Handling Upgrades in a Kubernetes Environment with Datahub Instance

Original Slack Thread

Hi all,
I have a running datahub instance deployed on kubernetes (raw manifests, helm not supported) and am now wondering what the recommended way is to do upgrades.

So far I’ve found that a newer gms version will wait for the corresponding upgrade-job to be finished (kafka message). This means the old gms version won’t be torn down while the upgrade job is running (great!)
What I couldn’t find out however is how I can sync my frontend pods with the gms version. The health check doesn’t seem to check the gms version, so the pod goes live and will potentially throw errors (graphql schema mismatch for example).
I could kubectl wait for the gms pod with a new version to be ready, and then && kubectl apply, but that feels hacky.
I could potentially also call the gms health endpoint through the frontend proxy and compare versions (would then add a new frontend ready endpoint that responds with 500 until the versions match).
Or I could probably create another kind: Service with some sort of “next” selector, so that the frontend has a stable hostname to check for the readiness of the new gms.

Do you guys have recommendations? :slightly_smiling_face:

<@U03MF8MU5P0> might be able to speak to this!
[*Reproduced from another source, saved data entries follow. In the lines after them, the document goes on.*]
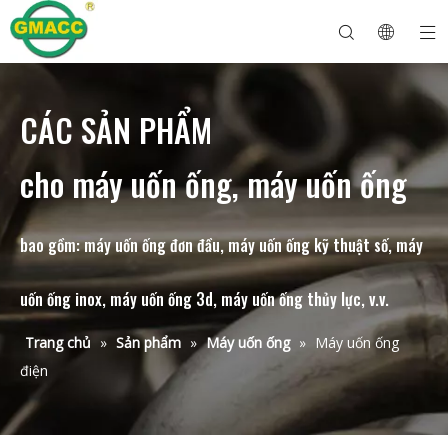
CÁC SẢN PHẨM
Máy uốn ống thủy lực
Máy uốn ống
Máy uốn ống
Máy uốn ống
Về GMACC
Hướng dẫn an toàn cho máy uốn ống
máy uốn ống
Máy uốn ống CNC
Máy uốn ống kim loại
Sau dịch vụ
Máy tạo hình đầu ống
Máy uốn ống điện
cho máy uốn ống, máy uốn ống
bao gồm: máy uốn ống đơn đầu, máy uốn ống kỹ thuật số, máy
uốn ống inox, máy uốn ống 3d, máy uốn ống thủy lực, v.v.
Trang chủ
»
Sản phẩm
»
Máy uốn ống
»
Máy uốn ống
điện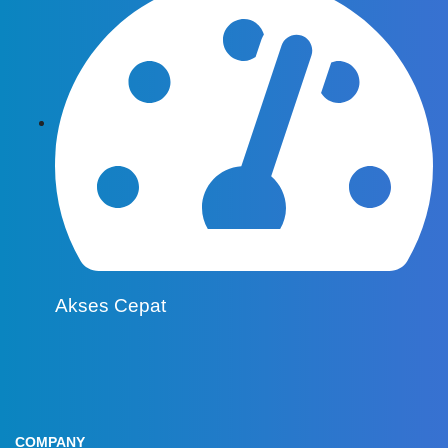
Akses Cepat
COMPANY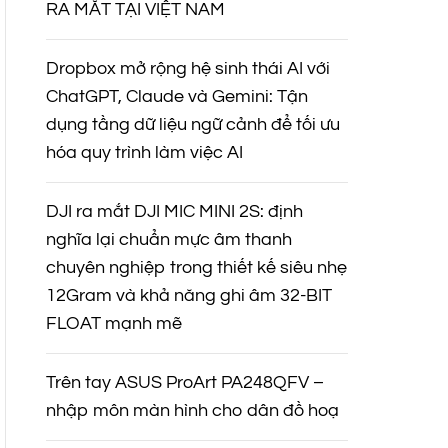
RA MẮT TẠI VIỆT NAM
Dropbox mở rộng hệ sinh thái AI với
ChatGPT, Claude và Gemini: Tận
dụng tầng dữ liệu ngữ cảnh để tối ưu
hóa quy trình làm việc AI
DJI ra mắt DJI MIC MINI 2S: định
nghĩa lại chuẩn mực âm thanh
chuyên nghiệp trong thiết kế siêu nhẹ
12Gram và khả năng ghi âm 32-BIT
FLOAT mạnh mẽ
Trên tay ASUS ProArt PA248QFV –
nhập môn màn hình cho dân đồ hoạ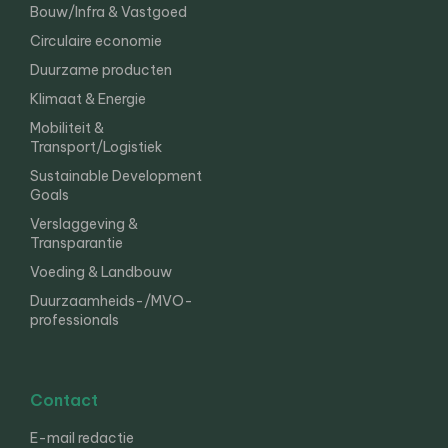
Bouw/Infra & Vastgoed
Circulaire economie
Duurzame producten
Klimaat & Energie
Mobiliteit &
Transport/Logistiek
Sustainable Development
Goals
Verslaggeving &
Transparantie
Voeding & Landbouw
Duurzaamheids-/MVO-
professionals
Contact
E-mail redactie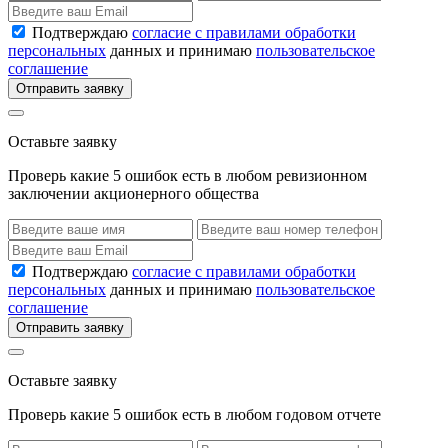
Подтверждаю
согласие с правилами обработки
персональных
данных и принимаю
пользовательское
соглашение
Отправить заявку
Оставьте заявку
Проверь какие 5 ошибок есть в любом ревизионном
заключении акционерного общества
Подтверждаю
согласие с правилами обработки
персональных
данных и принимаю
пользовательское
соглашение
Отправить заявку
Оставьте заявку
Проверь какие 5 ошибок есть в любом годовом отчете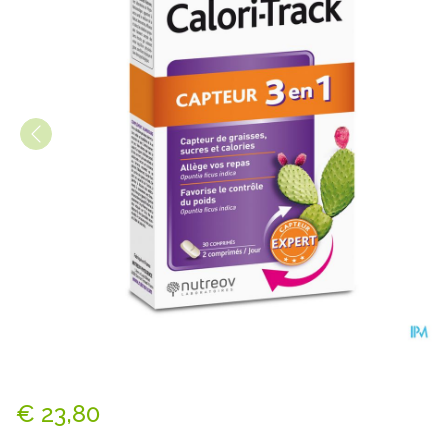
Calori-track Comp 30
€ 23,80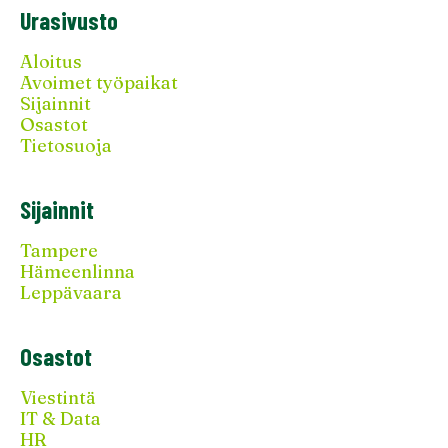
Urasivusto
Aloitus
Avoimet työpaikat
Sijainnit
Osastot
Tietosuoja
Sijainnit
Tampere
Hämeenlinna
Leppävaara
Osastot
Viestintä
IT & Data
HR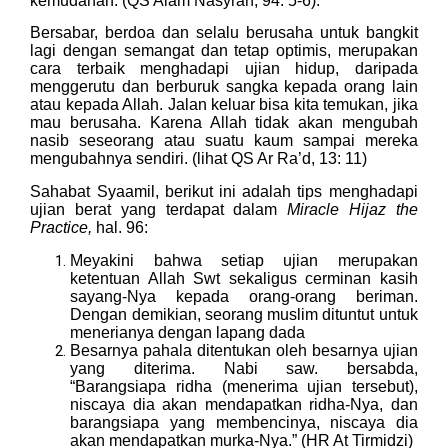
kemudahan. (QS Alam Nasyrah, 94: 5-6).
Bersabar, berdoa dan selalu berusaha untuk bangkit
lagi dengan semangat dan tetap optimis, merupakan
cara terbaik menghadapi ujian hidup, daripada
menggerutu dan berburuk sangka kepada orang lain
atau kepada Allah. Jalan keluar bisa kita temukan, jika
mau berusaha. Karena Allah tidak akan mengubah
nasib seseorang atau suatu kaum sampai mereka
mengubahnya sendiri. (lihat QS Ar Ra’d, 13: 11)
Sahabat Syaamil, berikut ini adalah tips menghadapi
ujian berat yang terdapat dalam
Miracle Hijaz the
Practice,
hal. 96:
Meyakini bahwa setiap ujian merupakan
ketentuan Allah Swt sekaligus cerminan kasih
sayang-Nya kepada orang-orang beriman.
Dengan demikian, seorang muslim dituntut untuk
menerianya dengan lapang dada
Besarnya pahala ditentukan oleh besarnya ujian
yang diterima. Nabi saw. bersabda,
“Barangsiapa ridha (menerima ujian tersebut),
niscaya dia akan mendapatkan ridha-Nya, dan
barangsiapa yang membencinya, niscaya dia
akan mendapatkan murka-Nya.” (HR At Tirmidzi)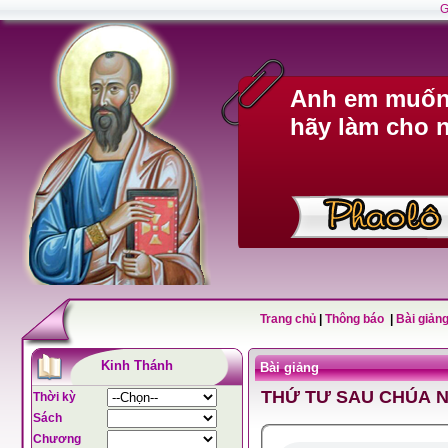
G
Anh em muốn 
hãy làm cho n
Trang chủ
|
Thông báo
|
Bài giảng
Kinh Thánh
Bài giảng
THỨ TƯ SAU CHÚA N
Thời kỳ
Sách
Chương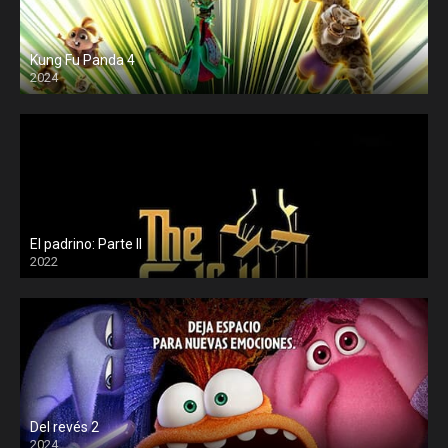
Kung Fu Panda 4
2024
El padrino: Parte II
2022
Del revés 2
2024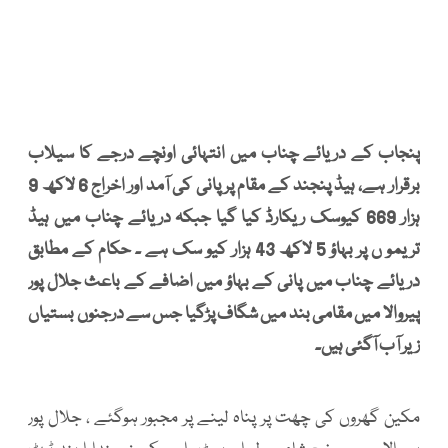
پنجاب کے دریائے چناب میں انتہائی اونچے درجے کا سیلاب
برقرار ہے، ہیڈ پنجند کے مقام پر پانی کی آمد اور اخراج 6 لاکھ 9
ہزار 669 کیوسک ریکارڈ کیا گیا جبکہ دریائے چناب میں ہیڈ
تریمو ں پر بہاؤ 5 لاکھ 43 ہزار کیو سک ہے ۔ حکام کے مطابق
دریائے چناب میں پانی کے بہاؤ میں اضافے کے باعث جلال پور
پیروالا میں مقامی بند میں شگاف پڑگیا جس سے درجنوں بستیاں
زیر آب آگئی ہیں۔
مکین گھروں کی چھت پر پناہ لینے پر مجبور ہوگئے ، جلال پور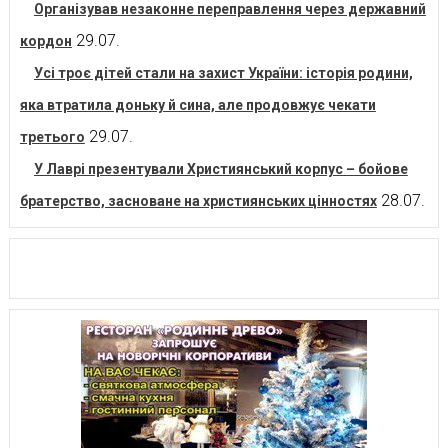
Організував незаконне переправлення через державний
29.07.
кордон
Усі троє дітей стали на захист України: історія родини,
яка втратила доньку й сина, але продовжує чекати
29.07.
третього
У Лаврі презентували Християнський корпус – бойове
28.07.
братерство, засноване на християнських цінностях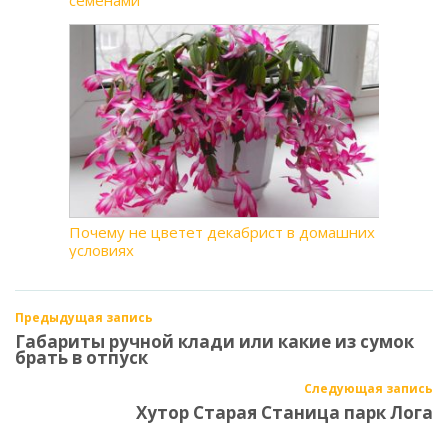
семенами
Почему не цветет декабрист в домашних
условиях
Предыдущая запись
Габариты ручной клади или какие из сумок
брать в отпуск
Следующая запись
Хутор Старая Станица парк Лога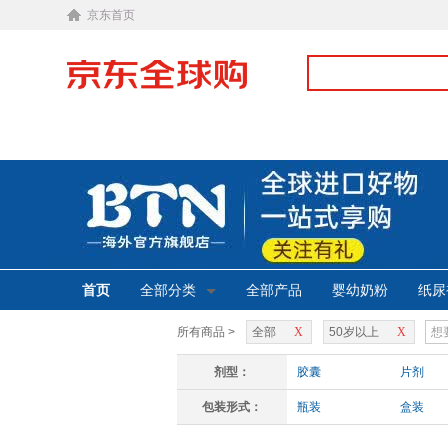
京东首页
首页
全部分类
全部产品
婴幼奶粉
纸尿
所有商品 >
全部
X
50岁以上
X
剂型：
胶囊
片剂
包装形式：
瓶装
盒装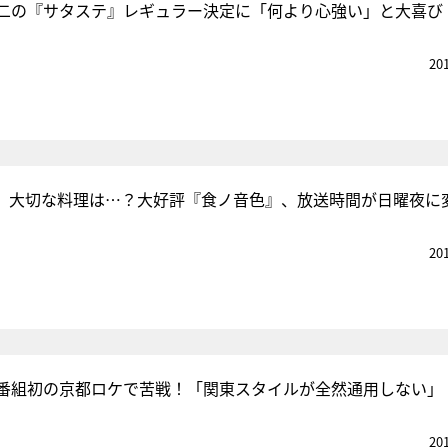
二の『サタステ』レギュラー決定に「何より心強い」と大喜び
20
、大切な料理は…？大好評『食ノ音色』、放送時間が日曜夜に
20
番組初の京都ロケで苦戦！「関東スタイルが全然通用しない」
20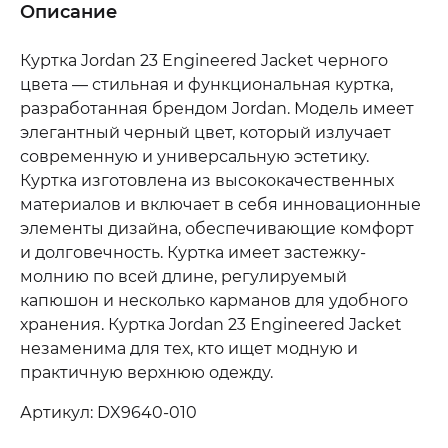
Описание
Куртка Jordan 23 Engineered Jacket черного
цвета — стильная и функциональная куртка,
разработанная брендом Jordan. Модель имеет
элегантный черный цвет, который излучает
современную и универсальную эстетику.
Куртка изготовлена ​​из высококачественных
материалов и включает в себя инновационные
элементы дизайна, обеспечивающие комфорт
и долговечность. Куртка имеет застежку-
молнию по всей длине, регулируемый
капюшон и несколько карманов для удобного
хранения. Куртка Jordan 23 Engineered Jacket
незаменима для тех, кто ищет модную и
практичную верхнюю одежду.
Артикул: DX9640-010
Our current approach is as follows:
We created another service called datahub-gms-next that has the next-to-be-deployed version of datahub as a selector (so it will only route correctly once the new version of gms is running, as we label it with the correct version). And then we use an initContainer on the frontend - with curl to check for the “next” gms to be up.

That seems to work ok. Only caveat is that the frontend container will only start booting up once gms has switched over to the new version. So during boot-time of the new frontend, the old one would still be used.

If you have a better idea on how to handle this, let me know :slightly_smiling_face: In theory we could have 2 completely distinct deployments of FE and BE, do some canary checks and only swap the ingress when everything is table… but that seems like overkill.